Любовь и наказание

И все-таки, любовь и воспитание-наказание идут рядом с ребенком! – Лидия Захаровна, (Россия, Иркутск)

Ответ: В четвертом классе нам объявили, что мы берем шефство над телятами на ферме. Учительница рассказала нам, какие они маленькие и ласковые, как смешно они брыкаются и какие у них теплые и мягкие губы и влажные детские глаза. А потом добавила – Того, кто будет плохо работать, и не будет ухаживать за своим теленком,  мы накажем. – Не знаю, как у остальных ребят, но у меня и моего дружка внутри обрушился целый мир радости. Очарование исчезло. За телятами мы следили кое-как и двойки по труду заработали вполне заслуженно.
     Наказывать – самое негарантированное исправление норм человеческого поведения. Поздно. Ни наказание, ни даже тюрьма не помогут.
   С испугу человек, может, и не будет воровать, брать взятки, развращать малолетних. Или будет ухаживать за телятами. Но это не перевоспитание, а обуздание.
     Однажды, очень давно я сидел в парке на скамеечке, (двухмесячный сын сладко посапывал рядом в коляске), и разговаривал с мальчиком лет пяти-шести. Сначала я наблюдал за его попытками поиграть в футбол с другими мальчиками. Там явно что-то не клеилось, хотя видимого конфликта со сверстниками я не заметил. Кроме того, меня удивило, что нигде не было видно ни матери, ни бабушки.
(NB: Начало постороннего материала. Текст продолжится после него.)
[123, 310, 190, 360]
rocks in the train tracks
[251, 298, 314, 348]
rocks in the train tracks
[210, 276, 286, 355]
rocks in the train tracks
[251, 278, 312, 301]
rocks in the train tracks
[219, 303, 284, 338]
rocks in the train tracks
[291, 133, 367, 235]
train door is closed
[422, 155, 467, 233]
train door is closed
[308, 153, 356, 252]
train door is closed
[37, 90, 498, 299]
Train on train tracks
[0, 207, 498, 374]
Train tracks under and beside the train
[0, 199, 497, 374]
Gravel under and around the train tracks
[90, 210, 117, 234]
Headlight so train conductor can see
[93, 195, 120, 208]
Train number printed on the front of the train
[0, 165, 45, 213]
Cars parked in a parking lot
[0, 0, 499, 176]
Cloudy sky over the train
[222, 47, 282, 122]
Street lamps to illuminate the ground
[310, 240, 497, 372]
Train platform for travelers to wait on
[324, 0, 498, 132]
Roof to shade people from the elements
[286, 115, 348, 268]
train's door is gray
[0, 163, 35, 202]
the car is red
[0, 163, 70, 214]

Малыш сам подошел ко мне и вежливо спросил, можно ли ему присесть рядом, не помешает ли он. От удивления я чуть не выронил книжку, но, быстро оправившись, сказал, что не возражаю. Читать после этого я уже не мог и просто смотрел на страницу, соображая, как завести с ним разговор. Нет, я не боялся, что буду принят за маньяка, (тогда и слова такого не знали). Просто я был безвозвратно, удручающе, клинически взрослым. Карт-бланш получил в виде вопроса: - «А что Вы читаете?» Ума у меня хватило, чтобы не сказать, что это взрослая книжка, мол, не поймешь, тебе рано, но явно оказалось недостаточно, чтобы все-таки объяснить, что за книжка у меня в руках. На мой дежурный, «взрослый» вопрос, где мама, он махнул рукой в сторону и сказал – «Вон там, разговаривает с подругой». Завязалась оживленная беседа, в ходе которой я узнал, что пацаны его считают ненормальным, что у них в детсаду наоборот хороший коллектив, (он так и сказал – «ненормальный» и «коллектив»), и ему не очень хочется  идти через год в школу.      
     Прилетевший с площадки мяч, отрикошетил от рядом растущего дерева и уже на излете смазал мальчишку по носу. Закапала кровь. Я выхватил носовой платок, трясущимися руками прижал к лицу моего собеседника и начал глазами искать ближайший источник воды. Малец же, надо сказать, отнесся к своему «ранению» неожиданно спокойно, и не только не заплакал, не издал ни единого звука, но еще и меня успокоил, досадливо заметив, – «Не волнуйтесь, дядя, у меня слабый нос, все время с ним проблемы!»
     Краем глаза я заметил несущуюся к нам разъяренную женщину, (картинка та еще: чужой взрослый дядя тискает на скамейке окровавленного сыночка), и понял, что сейчас одним раненым станет больше. Оторвав за шиворот ребенка от меня, женщина, (любящая мать), размахнулась и отвесила звонкую затрещину…сыну, (заранее испуганно съежившемуся, когда она была еще в нескольких метрах) И заорала – «Сколько раз тебе говорить, сиди рядом, не связывайся с чужими!!!» – и т. д.
     Теперь я думаю, что этот взрослый маленький человечек, уже тогда искавший свое место в мире, открытый этому миру и, в то же время, уже умеющий держать в себе свою боль, через какое-то время перестанет быть  непосредственно живущим и мыслящим, уверенным в себе, уважающим себя.
     И любовь он будет искать в другом месте. Если вообще будет.

     P. S. Жил-был мальчик... Так ему и надо!